After spending the day enjoying the sunny weather, the carnival on the quad, and getting as turnt as physically possible, students on Saturday evening made their way to Hutchinson Courtyard for the annual Summer Breeze concert put on by the Major Activities Board (MAB). This year featured French wunderkind Madeon, T-Pain (“You know meeeeee!”), and rapper Azealia Banks in one of the most highly anticipated Summer Breeze lineups in recent memory.
The concert kicked off with Madeon—the stage name of DJ Hugo Pierre Leclercq—who at only 20 years old has already risen to become one of the biggest producers in music today. Madeon worked the crowd well, and the people who came early for him were very engaged. However, since most people were still filing in at that point, he did feel like an opener for better things to come: Most people were there for T-Pain and/or Banks.
Next up was T-Pain, who, judging by the rowdiness of the attendees before his set, was the performer most people were there to see. Although he stepped onto stage sans furry top hat or sunglasses, he was still greeted by an almost deafening reception from the eager crowd. The next hour was what felt like a greatest-hits list of rap and R&B from my formative pubescent years.
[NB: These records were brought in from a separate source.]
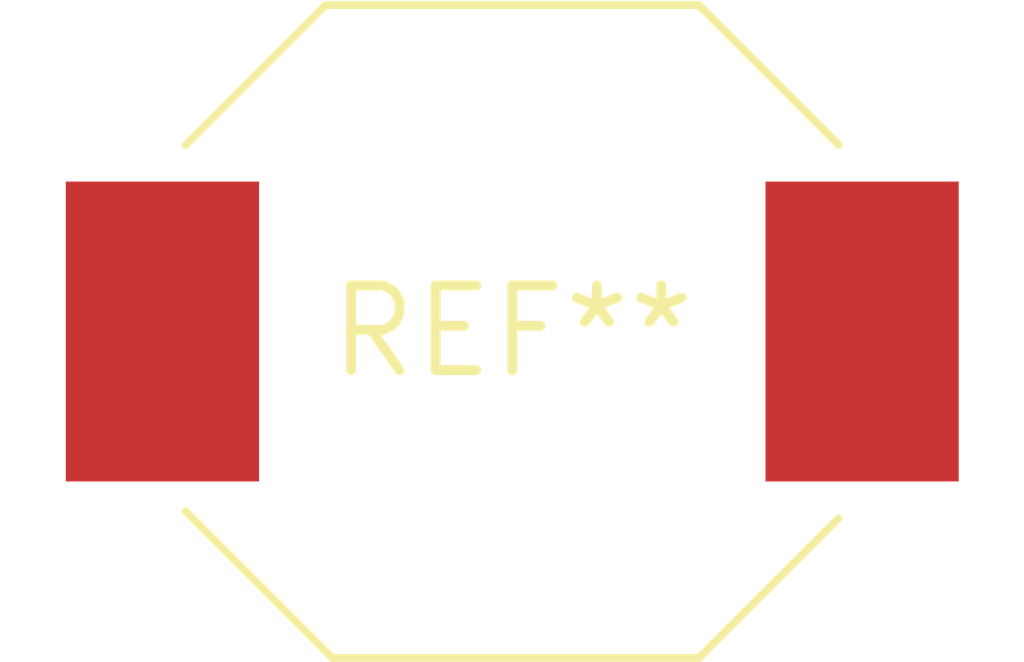
<source format=kicad_pcb>
(kicad_pcb (version 20240108) (generator pcbnew)

  (general
    (thickness 1.6)
  )

  (paper "A4")
  (layers
    (0 "F.Cu" signal)
    (31 "B.Cu" signal)
    (32 "B.Adhes" user "B.Adhesive")
    (33 "F.Adhes" user "F.Adhesive")
    (34 "B.Paste" user)
    (35 "F.Paste" user)
    (36 "B.SilkS" user "B.Silkscreen")
    (37 "F.SilkS" user "F.Silkscreen")
    (38 "B.Mask" user)
    (39 "F.Mask" user)
    (40 "Dwgs.User" user "User.Drawings")
    (41 "Cmts.User" user "User.Comments")
    (42 "Eco1.User" user "User.Eco1")
    (43 "Eco2.User" user "User.Eco2")
    (44 "Edge.Cuts" user)
    (45 "Margin" user)
    (46 "B.CrtYd" user "B.Courtyard")
    (47 "F.CrtYd" user "F.Courtyard")
    (48 "B.Fab" user)
    (49 "F.Fab" user)
    (50 "User.1" user)
    (51 "User.2" user)
    (52 "User.3" user)
    (53 "User.4" user)
    (54 "User.5" user)
    (55 "User.6" user)
    (56 "User.7" user)
    (57 "User.8" user)
    (58 "User.9" user)
  )

  (setup
    (pad_to_mask_clearance 0)
    (pcbplotparams
      (layerselection 0x00010fc_ffffffff)
      (plot_on_all_layers_selection 0x0000000_00000000)
      (disableapertmacros false)
      (usegerberextensions false)
      (usegerberattributes false)
      (usegerberadvancedattributes false)
      (creategerberjobfile false)
      (dashed_line_dash_ratio 12.000000)
      (dashed_line_gap_ratio 3.000000)
      (svgprecision 4)
      (plotframeref false)
      (viasonmask false)
      (mode 1)
      (useauxorigin false)
      (hpglpennumber 1)
      (hpglpenspeed 20)
      (hpglpendiameter 15.000000)
      (dxfpolygonmode false)
      (dxfimperialunits false)
      (dxfusepcbnewfont false)
      (psnegative false)
      (psa4output false)
      (plotreference false)
      (plotvalue false)
      (plotinvisibletext false)
      (sketchpadsonfab false)
      (subtractmaskfromsilk false)
      (outputformat 1)
      (mirror false)
      (drillshape 1)
      (scaleselection 1)
      (outputdirectory "")
    )
  )

  (net 0 "")

  (footprint "L_Neosid_Ms95T" (layer "F.Cu") (at 0 0))

)

</source>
I hadn’t realized how omnipresent T-Pain was as a featured artist before attending the concert. He performed a wide variety of his collaborations from the past decade, including “Low” with Flo Rida, “Kiss Kiss” with Chris Brown, and “All I Do is Win” with DJ Khaled along with some material from his new album—impressively without his characteristic auto-tune—and a few covers. By far the biggest crowd-pleaser of the evening was his verse from “I’m on a Boat” by The Lonely Island. T-Pain introduced the song by pretending to wind up one of his backup singers like a toy and then pulling his arm like an imaginary tugboat whistle. Was it a bit overly theatrical? Maybe. Did it work? Undoubtedly. It was pure madness as Hutchinson Courtyard was filled with people, screaming the lyrics so loudly and enthusiastically they didn’t realize that T-Pain was singing the final verse of the song, while they had started at the beginning.
Unfortunately, since most of his hits came as a featured artist, that was a theme throughout the night. T-Pain was only able to sing his verses from each song, and before the crowd could latch on to anything, T-Pain was on to the next track. While the set list flowed smoothly, the constant song changes were somewhat disorienting. Even his biggest solo hit “Buy U a Drank (Shawty Snappin’)” was cut short and gone far too soon.
As T-Pain left the stage, a large portion of the crowd went with him. While the crowd for T-Pain had been overwhelmingly packed and swelteringly hot, there was an easing of tensions in time for Banks’s appearance. People could dance! People could escape being hit by the bodies of grinding couples! Even the slightest reduction in crowd made Banks’s performance all the more intimate and enjoyable. Banks came onto the stage wearing a sequined, mesh shirt emblazoned with her initials in large, blue letters and daisy dukes under an open peplum. Overall, I’d give it a UChicago B+ and the evening’s Best Dressed Award.
Unlike T-Pain, Banks is relatively new to the music scene: All of her material came from either her recent album Broke With Expensive Taste or her 2012 mixtape Fantasea. Regardless, she managed to infuse her set with an undeniable energy that came to a climax with her closing number, “212.” Both her most popular song and the song that launched her career, “212” was an appropriately explosive end to the evening. The crowd managed to muster just enough energy to sing along and jump collectively as Banks commanded the stage. Despite having only two backup dancers, Banks and her crew performed intricate and fast-paced choreography throughout the performance, and this was on full display for the closing number as well. All in all, “212” was the highlight of the entire evening, although “I’m On A Boat” certainly takes a close second.
The only disappointment for Banks’s set was the lack of an encore. Banks even seemed to have a song saved for the occasion—“Chasing Time” was the only major song of hers that was absent during the concert—but after four hours of dancing in the heat and braving the crowds in Hutch, people were ready to leave. Try as a few individuals might, the cries of “one more song” never caught hold, and people quickly moved their drunk reveries from the concert to other locales. But as they stumbled away from the concert they used what little coherence they had left to gush about the show.